B.G. Verghese, writing recently in the media journal Vidura, described the perils for the region of such facile ignorance: "Over 80 per cent of the questions asked in Parliament are based on what newspapers and journals write. Ninety per cent of what foreign offices think comes from what they read in the media. The diplomatic reports, the dispatches from the ambassadors come much later."
SAFMA delivers politicians to journalists and vice-versa. The first conference in 2000, when the association came into being, saw many eminences of Indian journalism going to dine with General Musharraf. The latter, doubtless, found this as useful as the former. A SAFMA meeting on the eve of the SAARC conference in January this year saw five foreign ministers attend. The SAFMA conference in Nepal last month saw the Prime Minister, the leading opposition leaders, and a cabinet minister perform a variety of ceremonial functions. In the evenings, ambassadors hosted dinners. A beauteous journalist from the Pakistan Observer who sat next to the Indian ambassador (and foreign secretary designate) through a two-hour dinner promptly filed a story for her paper. SAFMA has begun to facilitate access rather effectively.

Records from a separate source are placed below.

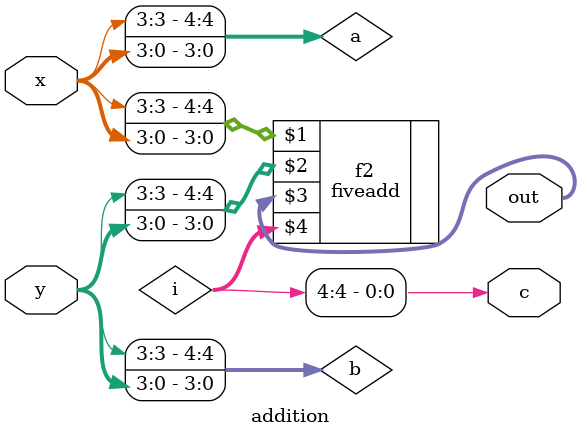
<source format=v>
module addition(x,y,out,c);

input [3:0] x, y;
wire [4:0] a, b,i;
output [4:0] out;
output c;

assign a[2:0] = x[2:0];
assign a[3] = x[3];
assign a[4] = x[3];

assign b[2:0] = y[2:0];
assign b[3] = y[3];
assign b[4] = y[3];

fiveadd f2(a,b,out,i);
assign c = i[4];

endmodule

</source>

You cannot easily establish a legal entity which covers five countries so SAFMA has no legal status. Instead, its promoters have registered a body called Free Media Foundation in Pakistan which does all the fund raising and spending. And with no legal bar to taking foreign funding in that country (unlike the Foreign Contributions Regulation Act in India) donor money is flowing in. Early endowments came from media houses in Pakistan, followed by UNDP, the Pakistan Foundation, the Norwegians, Canadians, and the Germans. The organisation now has resources to hire staff to expand its activities and organise conferences where it lays it on for those who come. Journalists typically, eat, drink, sight-see and shop, and ask each other where SAFMA is getting the money for all this from. They also bond very well with fellow scribes from across borders. An imaginative initiative is the exchange of 15 journalists from Kashmir on both sides of the border which will take place in August.

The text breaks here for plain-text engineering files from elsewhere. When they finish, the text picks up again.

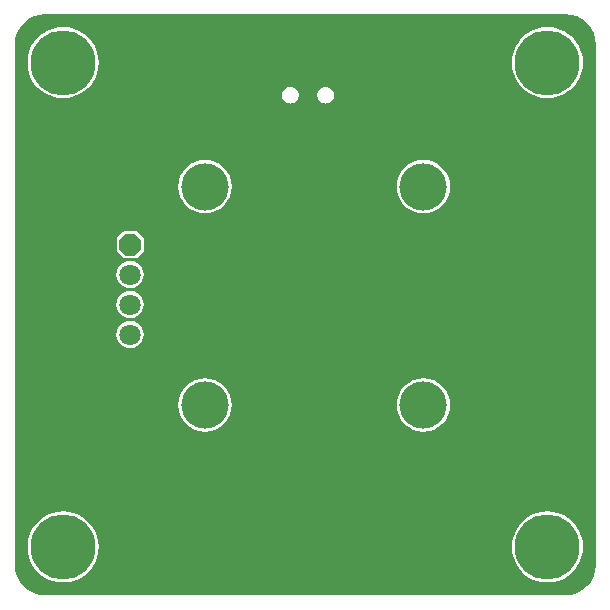
<source format=gbl>
G04 Layer_Physical_Order=2*
G04 Layer_Color=16711680*
%FSLAX44Y44*%
%MOMM*%
G71*
G01*
G75*
%ADD15C,5.5000*%
%ADD16C,4.0000*%
%ADD17P,1.9483X8X292.5*%
%ADD18C,1.8000*%
G36*
X475109Y495686D02*
X480022Y494196D01*
X484550Y491775D01*
X488518Y488518D01*
X491775Y484550D01*
X494196Y480022D01*
X495686Y475109D01*
X496165Y470248D01*
X496115Y470000D01*
X496115Y30000D01*
X496165Y29752D01*
X495686Y24891D01*
X494196Y19978D01*
X491775Y15450D01*
X488518Y11481D01*
X484550Y8224D01*
X480022Y5804D01*
X475109Y4314D01*
X470248Y3835D01*
X470000Y3885D01*
X30000Y3885D01*
X29752Y3835D01*
X24891Y4314D01*
X19978Y5804D01*
X15450Y8224D01*
X11481Y11481D01*
X8224Y15450D01*
X5804Y19978D01*
X4314Y24891D01*
X3934Y28750D01*
X3885Y30000D01*
X3885Y30000D01*
X3885Y31252D01*
X3885Y470000D01*
X3835Y470248D01*
X4314Y475109D01*
X5804Y480022D01*
X8224Y484550D01*
X11481Y488518D01*
X15450Y491775D01*
X19978Y494196D01*
X24891Y495686D01*
X29752Y496165D01*
X30000Y496115D01*
X470000Y496115D01*
X470248Y496165D01*
X475109Y495686D01*
D02*
G37*
%LPC*%
G36*
X101750Y236390D02*
X98737Y235993D01*
X95930Y234830D01*
X93520Y232980D01*
X91670Y230570D01*
X90507Y227763D01*
X90111Y224750D01*
X90507Y221737D01*
X91670Y218930D01*
X93520Y216520D01*
X95930Y214670D01*
X98737Y213507D01*
X101750Y213110D01*
X104763Y213507D01*
X107570Y214670D01*
X109980Y216520D01*
X111830Y218930D01*
X112993Y221737D01*
X113390Y224750D01*
X112993Y227763D01*
X111830Y230570D01*
X109980Y232980D01*
X107570Y234830D01*
X104763Y235993D01*
X101750Y236390D01*
D02*
G37*
G36*
Y261789D02*
X98737Y261393D01*
X95930Y260230D01*
X93520Y258380D01*
X91670Y255970D01*
X90507Y253162D01*
X90111Y250150D01*
X90507Y247138D01*
X91670Y244330D01*
X93520Y241920D01*
X95930Y240070D01*
X98737Y238907D01*
X101750Y238510D01*
X104763Y238907D01*
X107570Y240070D01*
X109980Y241920D01*
X111830Y244330D01*
X112993Y247138D01*
X113390Y250150D01*
X112993Y253162D01*
X111830Y255970D01*
X109980Y258380D01*
X107570Y260230D01*
X104763Y261393D01*
X101750Y261789D01*
D02*
G37*
G36*
Y287190D02*
X98737Y286793D01*
X95930Y285630D01*
X93520Y283780D01*
X91670Y281370D01*
X90507Y278563D01*
X90111Y275550D01*
X90507Y272537D01*
X91670Y269730D01*
X93520Y267320D01*
X95930Y265470D01*
X98737Y264307D01*
X101750Y263910D01*
X104763Y264307D01*
X107570Y265470D01*
X109980Y267320D01*
X111830Y269730D01*
X112993Y272537D01*
X113390Y275550D01*
X112993Y278563D01*
X111830Y281370D01*
X109980Y283780D01*
X107570Y285630D01*
X104763Y286793D01*
X101750Y287190D01*
D02*
G37*
G36*
X350000Y187649D02*
X345581Y187214D01*
X341333Y185925D01*
X337417Y183832D01*
X333985Y181015D01*
X331168Y177583D01*
X329075Y173667D01*
X327786Y169419D01*
X327351Y165000D01*
X327786Y160581D01*
X329075Y156333D01*
X331168Y152417D01*
X333985Y148985D01*
X337417Y146168D01*
X341333Y144075D01*
X345581Y142786D01*
X350000Y142351D01*
X354419Y142786D01*
X358667Y144075D01*
X362583Y146168D01*
X366015Y148985D01*
X368832Y152417D01*
X370925Y156333D01*
X372214Y160581D01*
X372649Y165000D01*
X372214Y169419D01*
X370925Y173667D01*
X368832Y177583D01*
X366015Y181015D01*
X362583Y183832D01*
X358667Y185925D01*
X354419Y187214D01*
X350000Y187649D01*
D02*
G37*
G36*
X45000Y75133D02*
X40286Y74762D01*
X35688Y73658D01*
X31320Y71849D01*
X27288Y69378D01*
X23693Y66307D01*
X20622Y62712D01*
X18151Y58680D01*
X16342Y54311D01*
X15238Y49714D01*
X14867Y45000D01*
X15238Y40286D01*
X16342Y35688D01*
X18151Y31320D01*
X20622Y27288D01*
X23693Y23693D01*
X27288Y20622D01*
X31320Y18151D01*
X35688Y16342D01*
X40286Y15238D01*
X45000Y14867D01*
X49714Y15238D01*
X54311Y16342D01*
X58680Y18151D01*
X62712Y20622D01*
X66307Y23693D01*
X69378Y27288D01*
X71849Y31320D01*
X73658Y35688D01*
X74762Y40286D01*
X75133Y45000D01*
X74762Y49714D01*
X73658Y54311D01*
X71849Y58680D01*
X69378Y62712D01*
X66307Y66307D01*
X62712Y69378D01*
X58680Y71849D01*
X54311Y73658D01*
X49714Y74762D01*
X45000Y75133D01*
D02*
G37*
G36*
X455000D02*
X450286Y74762D01*
X445688Y73658D01*
X441320Y71849D01*
X437288Y69378D01*
X433693Y66307D01*
X430622Y62712D01*
X428151Y58680D01*
X426342Y54311D01*
X425238Y49714D01*
X424867Y45000D01*
X425238Y40286D01*
X426342Y35688D01*
X428151Y31320D01*
X430622Y27288D01*
X433693Y23693D01*
X437288Y20622D01*
X441320Y18151D01*
X445688Y16342D01*
X450286Y15238D01*
X455000Y14867D01*
X459714Y15238D01*
X464312Y16342D01*
X468680Y18151D01*
X472712Y20622D01*
X476307Y23693D01*
X479378Y27288D01*
X481849Y31320D01*
X483658Y35688D01*
X484762Y40286D01*
X485133Y45000D01*
X484762Y49714D01*
X483658Y54311D01*
X481849Y58680D01*
X479378Y62712D01*
X476307Y66307D01*
X472712Y69378D01*
X468680Y71849D01*
X464312Y73658D01*
X459714Y74762D01*
X455000Y75133D01*
D02*
G37*
G36*
X165000Y187649D02*
X160581Y187214D01*
X156333Y185925D01*
X152417Y183832D01*
X148985Y181015D01*
X146168Y177583D01*
X144075Y173667D01*
X142786Y169419D01*
X142351Y165000D01*
X142786Y160581D01*
X144075Y156333D01*
X146168Y152417D01*
X148985Y148985D01*
X152417Y146168D01*
X156333Y144075D01*
X160581Y142786D01*
X165000Y142351D01*
X169419Y142786D01*
X173667Y144075D01*
X177583Y146168D01*
X181015Y148985D01*
X183832Y152417D01*
X185925Y156333D01*
X187214Y160581D01*
X187649Y165000D01*
X187214Y169419D01*
X185925Y173667D01*
X183832Y177583D01*
X181015Y181015D01*
X177583Y183832D01*
X173667Y185925D01*
X169419Y187214D01*
X165000Y187649D01*
D02*
G37*
G36*
X267260Y434678D02*
X267010Y434628D01*
X266755D01*
X264999Y434279D01*
X264065Y433892D01*
X262577Y432898D01*
X262577Y432898D01*
X261862Y432183D01*
X261862Y432183D01*
X260868Y430695D01*
X260481Y429761D01*
X260132Y428005D01*
Y426995D01*
X260481Y425239D01*
X260868Y424305D01*
X261862Y422817D01*
X261862Y422817D01*
X262577Y422102D01*
X262577Y422102D01*
X264065Y421108D01*
X264999Y420721D01*
X266755Y420372D01*
X267010D01*
X267260Y420322D01*
X267510Y420372D01*
X267765D01*
X269521Y420721D01*
X270455Y421108D01*
X271943Y422102D01*
X271943Y422102D01*
X272658Y422817D01*
X272658Y422817D01*
X273652Y424305D01*
X274039Y425239D01*
X274388Y426995D01*
Y428005D01*
X274039Y429761D01*
X273652Y430695D01*
X272658Y432183D01*
X272658Y432183D01*
X271943Y432898D01*
X271943Y432898D01*
X270455Y433892D01*
X269521Y434279D01*
X267765Y434628D01*
X267510D01*
X267260Y434678D01*
D02*
G37*
G36*
X45000Y485133D02*
X40286Y484762D01*
X35688Y483658D01*
X31320Y481849D01*
X27288Y479378D01*
X23693Y476307D01*
X20622Y472712D01*
X18151Y468680D01*
X16342Y464312D01*
X15238Y459714D01*
X14867Y455000D01*
X15238Y450286D01*
X16342Y445688D01*
X18151Y441320D01*
X20622Y437288D01*
X23693Y433693D01*
X27288Y430622D01*
X31320Y428151D01*
X35688Y426342D01*
X40286Y425238D01*
X45000Y424867D01*
X49714Y425238D01*
X54311Y426342D01*
X58680Y428151D01*
X62712Y430622D01*
X66307Y433693D01*
X69378Y437288D01*
X71849Y441320D01*
X73658Y445688D01*
X74762Y450286D01*
X75133Y455000D01*
X74762Y459714D01*
X73658Y464312D01*
X71849Y468680D01*
X69378Y472712D01*
X66307Y476307D01*
X62712Y479378D01*
X58680Y481849D01*
X54311Y483658D01*
X49714Y484762D01*
X45000Y485133D01*
D02*
G37*
G36*
X455000D02*
X450286Y484762D01*
X445688Y483658D01*
X441320Y481849D01*
X437288Y479378D01*
X433693Y476307D01*
X430622Y472712D01*
X428151Y468680D01*
X426342Y464312D01*
X425238Y459714D01*
X424867Y455000D01*
X425238Y450286D01*
X426342Y445688D01*
X428151Y441320D01*
X430622Y437288D01*
X433693Y433693D01*
X437288Y430622D01*
X441320Y428151D01*
X445688Y426342D01*
X450286Y425238D01*
X455000Y424867D01*
X459714Y425238D01*
X464312Y426342D01*
X468680Y428151D01*
X472712Y430622D01*
X476307Y433693D01*
X479378Y437288D01*
X481849Y441320D01*
X483658Y445688D01*
X484762Y450286D01*
X485133Y455000D01*
X484762Y459714D01*
X483658Y464312D01*
X481849Y468680D01*
X479378Y472712D01*
X476307Y476307D01*
X472712Y479378D01*
X468680Y481849D01*
X464312Y483658D01*
X459714Y484762D01*
X455000Y485133D01*
D02*
G37*
G36*
X237260Y434678D02*
X237010Y434628D01*
X236755D01*
X234999Y434279D01*
X234065Y433892D01*
X232577Y432898D01*
X232577Y432898D01*
X231862Y432183D01*
X231862Y432183D01*
X230868Y430695D01*
X230481Y429761D01*
X230132Y428005D01*
Y426995D01*
X230481Y425239D01*
X230868Y424305D01*
X231862Y422817D01*
X231862Y422817D01*
X232577Y422102D01*
X232577Y422102D01*
X234065Y421108D01*
X234999Y420721D01*
X236755Y420372D01*
X237010D01*
X237260Y420322D01*
X237510Y420372D01*
X237765D01*
X239521Y420721D01*
X240455Y421108D01*
X241943Y422102D01*
X241943Y422102D01*
X242658Y422817D01*
X242658Y422817D01*
X243652Y424305D01*
X244039Y425239D01*
X244388Y426995D01*
Y428005D01*
X244039Y429761D01*
X243652Y430695D01*
X242658Y432183D01*
X242658Y432183D01*
X241943Y432898D01*
X241943Y432898D01*
X240455Y433892D01*
X239521Y434279D01*
X237765Y434628D01*
X237510D01*
X237260Y434678D01*
D02*
G37*
G36*
X106250Y312540D02*
X97250D01*
X96259Y312343D01*
X95419Y311781D01*
X90919Y307281D01*
X90357Y306441D01*
X90160Y305450D01*
Y296450D01*
X90357Y295459D01*
X90919Y294619D01*
X95419Y290119D01*
X96259Y289557D01*
X97250Y289360D01*
X106250D01*
X107241Y289557D01*
X108081Y290119D01*
X112581Y294619D01*
X113143Y295459D01*
X113340Y296450D01*
Y305450D01*
X113143Y306441D01*
X112581Y307281D01*
X108081Y311781D01*
X107241Y312343D01*
X106250Y312540D01*
D02*
G37*
G36*
X165000Y372649D02*
X160581Y372214D01*
X156333Y370925D01*
X152417Y368832D01*
X148985Y366015D01*
X146168Y362583D01*
X144075Y358667D01*
X142786Y354419D01*
X142351Y350000D01*
X142786Y345581D01*
X144075Y341333D01*
X146168Y337417D01*
X148985Y333985D01*
X152417Y331168D01*
X156333Y329075D01*
X160581Y327786D01*
X165000Y327351D01*
X169419Y327786D01*
X173667Y329075D01*
X177583Y331168D01*
X181015Y333985D01*
X183832Y337417D01*
X185925Y341333D01*
X187214Y345581D01*
X187649Y350000D01*
X187214Y354419D01*
X185925Y358667D01*
X183832Y362583D01*
X181015Y366015D01*
X177583Y368832D01*
X173667Y370925D01*
X169419Y372214D01*
X165000Y372649D01*
D02*
G37*
G36*
X350000D02*
X345581Y372214D01*
X341333Y370925D01*
X337417Y368832D01*
X333985Y366015D01*
X331168Y362583D01*
X329075Y358667D01*
X327786Y354419D01*
X327351Y350000D01*
X327786Y345581D01*
X329075Y341333D01*
X331168Y337417D01*
X333985Y333985D01*
X337417Y331168D01*
X341333Y329075D01*
X345581Y327786D01*
X350000Y327351D01*
X354419Y327786D01*
X358667Y329075D01*
X362583Y331168D01*
X366015Y333985D01*
X368832Y337417D01*
X370925Y341333D01*
X372214Y345581D01*
X372649Y350000D01*
X372214Y354419D01*
X370925Y358667D01*
X368832Y362583D01*
X366015Y366015D01*
X362583Y368832D01*
X358667Y370925D01*
X354419Y372214D01*
X350000Y372649D01*
D02*
G37*
%LPD*%
D15*
X455000Y45000D02*
D03*
X45000D02*
D03*
X455000Y455000D02*
D03*
X45000D02*
D03*
D16*
X165000Y165000D02*
D03*
X350000Y350000D02*
D03*
X165000D02*
D03*
X350000Y165000D02*
D03*
D17*
X101750Y300950D02*
D03*
D18*
Y275550D02*
D03*
Y250150D02*
D03*
Y224750D02*
D03*
M02*

</source>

Alam is plotting several other firsts. Internships in newspaper establishments across borders so that mindsets change. A feature service which will engage journalists from all the countries and get them to produce features to feed to newspapers in the region. Persuading newspapers to appoint columnists from other countries so that views flow across borders. An electronic media section which will produce documentaries. "Chota mota kaam nahin karna hai," says the secretary general expansively. "NGO-wen-go nahin banna hai. That is stupid. (we don't want to do minor things, or become an NGO.")
Aspiring to conflict resolution can make one feel quite grand.